Hans Peter Rush Médecin autrichien, Hans Peter Rusch a pratiqué la gynécologie à partir de 1932 dans un hôpital universitaire. Il développe une approche holistique de l’agriculture qui marquera les mouvements biologiques français. Son ouvrage, La fécondité du sol, sera traduit en 1968 par Claude Aubert, secrétaire national de Nature & Progrès. Pour Rusch, il existerait une « loi de la conservation de la substance vivante », selon laquelle la substance vivante circulerait en un cycle – sous forme saine ou malade – entre le sol, les plantes, les animaux et les hommes, sans jamais se décomposer réellement. D’où la nécessité du recyclage de la matière organique et le rejet des engrais de synthèse.

En 1952, il écrit un article dans le Paysan suisse contre les engrais de synthèse. C’est alors que les Suisses Hans Müller, botaniste et responsable d’un mouvement agrarien ayant sympathisé avec les nazis avant la guerre, et son épouse Maria, initiée aux thèses de Steiner et Howard, prennent contact avec Rusch. A partir de là, Hans Peter Rusch collabore avec le couple Müller, qui avait développé entre 1940 et 1950 l’agriculture organobiologique dans le jardin de l’école d’agriculture de Möschberg. Müller et Rusch mettent au point une méthode bactériologique d’étude du sol.

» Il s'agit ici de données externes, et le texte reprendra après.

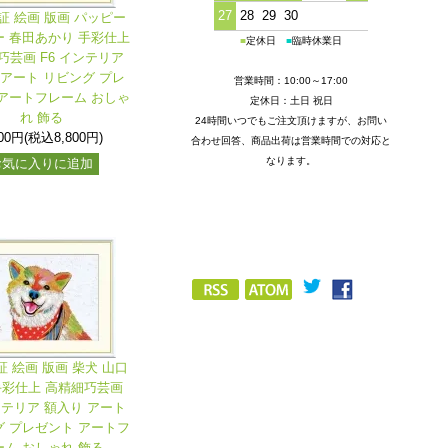
27
28
29
30
証 絵画 版画 パッピー
 春田あかり 手彩仕上
■
定休日
■
臨時休業日
巧芸画 F6 インテリア
 アート リビング プレ
営業時間：10:00～17:00
アートフレーム おしゃ
定休日：土日 祝日
れ 飾る
24時間いつでもご注文頂けますが、お問い
000円(税込8,800円)
合わせ回答、商品出荷は営業時間での対応と
なります。
お気に入りに追加
証 絵画 版画 柴犬 山口
手彩仕上 高精細巧芸画
ンテリア 額入り アート
 プレゼント アートフ
ーム おしゃれ 飾る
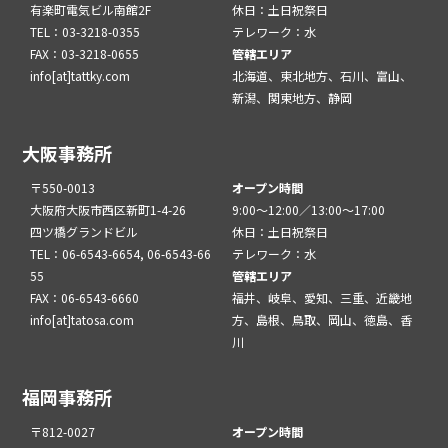
有楽町電気ビル南館2F
休日：土日祝祭日
TEL：03-3218-0355
テレワーク：水
FAX：03-3218-0655
管轄エリア
info[at]tattky.com
北海道、東北地方、石川、富山、
新潟、関東地方、静岡
大阪事務所
〒550-0013
オープン時間
大阪府大阪市西区新町1-4-26
9:00～12:00／13:00～17:00
四ツ橋グランドビル
休日：土日祝祭日
TEL：06-6543-6654, 06-6543-66
テレワーク：水
55
管轄エリア
FAX：06-6543-6660
福井、岐阜、愛知、三重、近畿地
info[at]tatosa.com
方、島根、鳥取、岡山、徳島、香
川
福岡事務所
〒812-0027
オープン時間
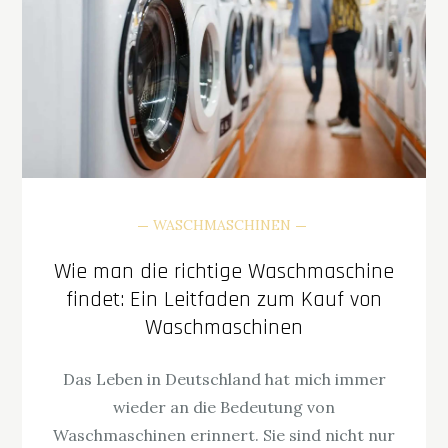
WASCHMASCHINEN
Wie man die richtige Waschmaschine
findet: Ein Leitfaden zum Kauf von
Waschmaschinen
Das Leben in Deutschland hat mich immer
wieder an die Bedeutung von
Waschmaschinen erinnert. Sie sind nicht nur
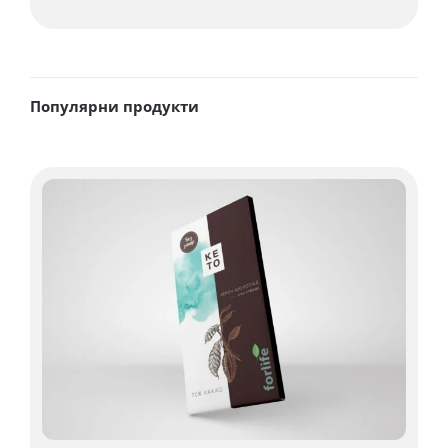
Популярни продукти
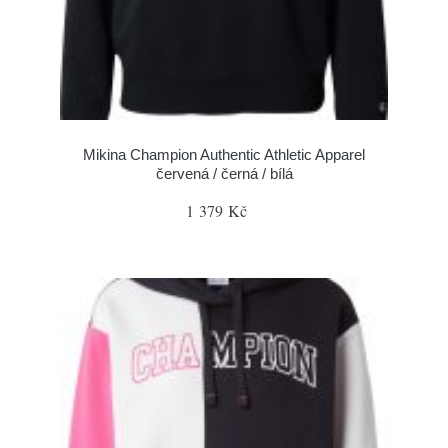
Mikina Champion Authentic Athletic Apparel
červená / černá / bílá
1 379 Kč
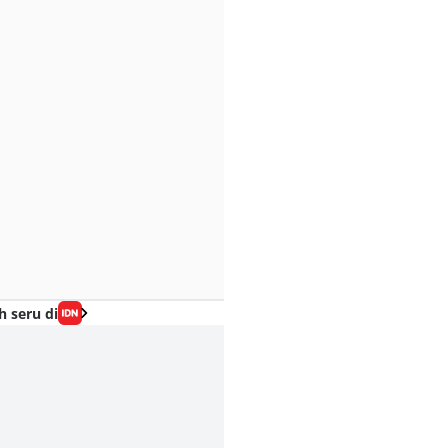
h seru di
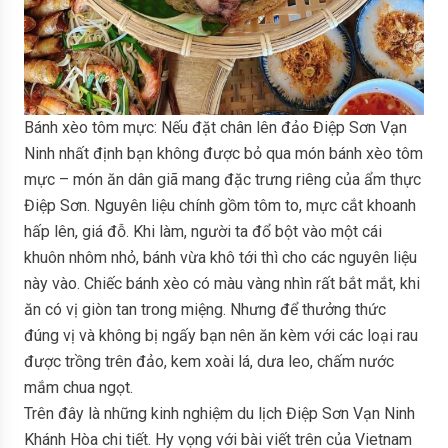
Bánh xèo tôm mực: Nếu đặt chân lên đảo Điệp Sơn Vạn
Ninh nhất định bạn không được bỏ qua món bánh xèo tôm
mực – món ăn dân giã mang đặc trưng riêng của ẩm thực
Điệp Sơn. Nguyên liệu chính gồm tôm to, mực cắt khoanh
hấp lên, giá đỗ. Khi làm, người ta đổ bột vào một cái
khuôn nhôm nhỏ, bánh vừa khô tới thì cho các nguyên liệu
này vào. Chiếc bánh xèo có màu vàng nhìn rất bắt mắt, khi
ăn có vị giòn tan trong miệng. Nhưng để thưởng thức
đúng vị và không bị ngấy bạn nên ăn kèm với các loại rau
được trồng trên đảo, kem xoài lá, dưa leo, chấm nước
mắm chua ngọt.
Trên đây là những kinh nghiệm du lịch Điệp Sơn Vạn Ninh
Khánh Hòa chi tiết. Hy vọng với bài viết trên của Vietnam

Pendant plusieurs années, ils commercialisent auprès des agriculteurs leurs examens de laboratoire, appelés « Test Rusch », qui ont pour objectif d’évaluer et de suivre la fertilité des sols des fermes.

Par ailleurs, Hans Peter Rusch donne régulièrement des conférences au Centre pour l’agriculture biologique de Möschberg, et participe aux visites et consultations des fermes biologiques organisées. Sa théorie ne se fondant sur aucune réalité scientifique, elle finit dans les oubliettes dans les années 70.